AUFGABE: Erklären Sie anhand des Textes über das Verfahren am Amtsgericht Dachau, warum die Staatsanwaltschaft dem 19-Jährigen Fahren ohne Fahrerlaubnis vorwirft, obwohl er einen Autoführerschein hatte.

──────── AUSGEWÄHLTER TEXTAUSZUG

Amtsgericht Dachau:Ausnahmen für DDR-Mopeds

Das Amtsgericht Dachau muss einem 19-Jährigen erlauben, sein Oldtimer-Kraftrad zu fahren - obwohl er keine Motorrad-Lizenz hat. Grund dafür ist eine Ausnahmeregelung im Vertrag zur deutschen Einheit.

D. Gorgs

Es passiert selten, dass eine Verhandlung unterbrochen wird, weil sich das Gericht noch schnell über eine Sache informieren muss. Doch diesmal eilt Richterin Petra Nolte mit dem Staatsanwalt hinaus, um etwas nachzulesen - und zwar eine Regelung im Einigungsvertrag zwischen der Bundesrepublik und der DDR. Es geht um die Allgemeinen Betriebserlaubnisse für DDR-Kleinkrafträder. Nolte reagiert prompt, als sie wieder zurückkehrt: Sie stellt das Verfahren ein.

Amtsgericht Dachau: Das Amtsgericht Dachau muss das Verfahren gegen einen 19-Jährigen einstellen: Für Oldtimer-Motorräder aus der ehemaligen DDR gibt es eine Sonderregelung.

Das Amtsgericht Dachau muss das Verfahren gegen einen 19-Jährigen einstellen: Für Oldtimer-Motorräder aus der ehemaligen DDR gibt es eine Sonderregelung.

(Foto: dapd)

Angeklagt ist ein 19-jähriger Schüler, der mit dem Kleinkraftrad seines Vaters von der Polizei aufgehalten worden war. Der junge Mann wurde im vergangenen Mai auf der Dachauer Straße mit 61 Stundenkilometern geblitzt. Die Staatsanwaltschaft wirft ihm Fahren ohne Fahrerlaubnis vor. Zwar habe der 19-Jährige zum Zeitpunkt der Kontrolle einen Autoführerschein gehabt. Dies jedoch habe ihn nicht berechtigt, ein Kraftrad zu führen, das mehr als 45 Stundenkilometer fährt.

────────────────
──────── BEREITGESTELLTE DATEN

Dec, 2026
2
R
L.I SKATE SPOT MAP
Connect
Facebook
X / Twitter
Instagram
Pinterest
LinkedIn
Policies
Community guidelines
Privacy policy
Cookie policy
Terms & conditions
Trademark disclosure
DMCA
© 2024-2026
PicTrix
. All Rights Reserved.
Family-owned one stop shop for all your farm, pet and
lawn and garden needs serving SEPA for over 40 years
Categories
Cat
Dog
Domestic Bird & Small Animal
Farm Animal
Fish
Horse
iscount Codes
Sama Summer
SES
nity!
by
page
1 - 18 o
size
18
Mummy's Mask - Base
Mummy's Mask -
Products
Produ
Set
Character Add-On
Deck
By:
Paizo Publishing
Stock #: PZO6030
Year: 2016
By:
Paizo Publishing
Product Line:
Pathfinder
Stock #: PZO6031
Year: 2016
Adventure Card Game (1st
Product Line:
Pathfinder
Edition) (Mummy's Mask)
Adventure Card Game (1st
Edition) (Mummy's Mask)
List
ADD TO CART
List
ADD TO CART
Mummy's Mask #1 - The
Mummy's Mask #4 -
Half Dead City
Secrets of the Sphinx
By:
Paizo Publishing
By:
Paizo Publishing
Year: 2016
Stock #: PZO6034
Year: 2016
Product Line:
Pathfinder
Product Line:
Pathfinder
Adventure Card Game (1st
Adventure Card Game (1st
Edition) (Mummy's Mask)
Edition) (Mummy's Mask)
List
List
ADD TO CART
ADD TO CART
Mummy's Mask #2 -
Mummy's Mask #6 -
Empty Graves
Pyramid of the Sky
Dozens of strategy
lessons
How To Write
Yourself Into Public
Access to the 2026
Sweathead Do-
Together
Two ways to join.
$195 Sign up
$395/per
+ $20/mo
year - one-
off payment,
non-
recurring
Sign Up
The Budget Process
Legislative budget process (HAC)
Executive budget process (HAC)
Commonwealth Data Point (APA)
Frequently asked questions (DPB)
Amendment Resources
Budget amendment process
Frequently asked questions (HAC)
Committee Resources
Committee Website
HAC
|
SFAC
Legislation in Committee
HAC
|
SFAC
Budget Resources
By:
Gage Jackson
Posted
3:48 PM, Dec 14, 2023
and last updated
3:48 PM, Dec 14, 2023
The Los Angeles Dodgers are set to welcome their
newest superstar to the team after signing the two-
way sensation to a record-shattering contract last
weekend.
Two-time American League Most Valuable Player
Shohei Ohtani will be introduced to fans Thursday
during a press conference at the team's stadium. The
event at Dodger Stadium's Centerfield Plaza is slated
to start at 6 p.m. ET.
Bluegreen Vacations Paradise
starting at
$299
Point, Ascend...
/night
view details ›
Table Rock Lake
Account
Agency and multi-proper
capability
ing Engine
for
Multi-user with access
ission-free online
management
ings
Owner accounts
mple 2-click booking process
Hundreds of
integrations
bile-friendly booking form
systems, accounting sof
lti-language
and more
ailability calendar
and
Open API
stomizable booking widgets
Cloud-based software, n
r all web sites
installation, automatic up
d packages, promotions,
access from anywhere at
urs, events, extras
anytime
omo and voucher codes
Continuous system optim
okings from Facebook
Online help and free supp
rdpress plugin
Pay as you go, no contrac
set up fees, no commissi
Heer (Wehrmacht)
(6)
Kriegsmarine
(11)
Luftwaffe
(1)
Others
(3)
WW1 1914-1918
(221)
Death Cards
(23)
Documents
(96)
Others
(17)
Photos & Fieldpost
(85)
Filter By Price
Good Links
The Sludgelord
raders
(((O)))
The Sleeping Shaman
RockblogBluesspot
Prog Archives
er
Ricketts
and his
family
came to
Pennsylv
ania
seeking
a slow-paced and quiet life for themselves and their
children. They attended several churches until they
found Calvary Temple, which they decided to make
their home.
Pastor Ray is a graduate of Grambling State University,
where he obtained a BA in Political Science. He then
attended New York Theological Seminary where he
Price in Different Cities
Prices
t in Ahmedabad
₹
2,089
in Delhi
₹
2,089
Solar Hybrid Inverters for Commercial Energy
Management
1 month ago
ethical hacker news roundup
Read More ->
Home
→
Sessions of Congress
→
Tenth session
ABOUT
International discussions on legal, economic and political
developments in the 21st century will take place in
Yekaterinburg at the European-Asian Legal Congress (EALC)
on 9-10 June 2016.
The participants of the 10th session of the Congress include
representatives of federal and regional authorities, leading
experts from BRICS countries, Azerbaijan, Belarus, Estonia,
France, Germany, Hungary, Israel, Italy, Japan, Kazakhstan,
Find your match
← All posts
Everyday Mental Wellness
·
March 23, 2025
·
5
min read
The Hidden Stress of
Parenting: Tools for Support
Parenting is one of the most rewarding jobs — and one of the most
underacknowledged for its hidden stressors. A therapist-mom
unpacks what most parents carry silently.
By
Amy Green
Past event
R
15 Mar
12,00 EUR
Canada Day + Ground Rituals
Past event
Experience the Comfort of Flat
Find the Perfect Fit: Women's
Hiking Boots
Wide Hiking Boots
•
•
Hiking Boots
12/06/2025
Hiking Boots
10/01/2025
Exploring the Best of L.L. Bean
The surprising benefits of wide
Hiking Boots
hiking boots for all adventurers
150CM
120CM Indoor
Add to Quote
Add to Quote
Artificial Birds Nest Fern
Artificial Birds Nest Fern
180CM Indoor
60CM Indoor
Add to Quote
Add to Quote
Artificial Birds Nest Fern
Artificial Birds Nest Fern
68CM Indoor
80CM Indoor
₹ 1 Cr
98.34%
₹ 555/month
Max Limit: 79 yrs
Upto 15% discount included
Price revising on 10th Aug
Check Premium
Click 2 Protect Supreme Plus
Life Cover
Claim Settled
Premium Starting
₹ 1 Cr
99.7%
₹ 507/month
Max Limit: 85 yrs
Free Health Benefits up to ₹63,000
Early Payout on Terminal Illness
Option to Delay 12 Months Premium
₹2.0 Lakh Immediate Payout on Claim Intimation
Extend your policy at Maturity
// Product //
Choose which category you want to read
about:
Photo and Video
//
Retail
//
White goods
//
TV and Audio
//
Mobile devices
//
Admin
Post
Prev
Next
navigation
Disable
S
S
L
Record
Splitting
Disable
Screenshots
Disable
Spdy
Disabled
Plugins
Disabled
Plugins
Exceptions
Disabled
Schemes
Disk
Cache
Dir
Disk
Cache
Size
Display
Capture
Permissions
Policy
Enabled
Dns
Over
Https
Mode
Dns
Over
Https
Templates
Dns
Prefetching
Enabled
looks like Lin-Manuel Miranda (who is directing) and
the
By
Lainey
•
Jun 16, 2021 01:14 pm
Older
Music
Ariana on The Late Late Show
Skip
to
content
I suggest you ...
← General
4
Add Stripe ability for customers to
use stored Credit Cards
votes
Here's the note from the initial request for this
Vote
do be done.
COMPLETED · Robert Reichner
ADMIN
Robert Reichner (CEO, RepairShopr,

────────────────

LÖSUNG ZUR AUFGABE: Nach Ansicht der Staatsanwaltschaft berechtigte ihn der Autoführerschein nicht, ein Kraftrad zu führen, das mehr als 45 Stundenkilometer fährt. Er war aber auf der Dachauer Straße mit 61 Stundenkilometern geblitzt worden.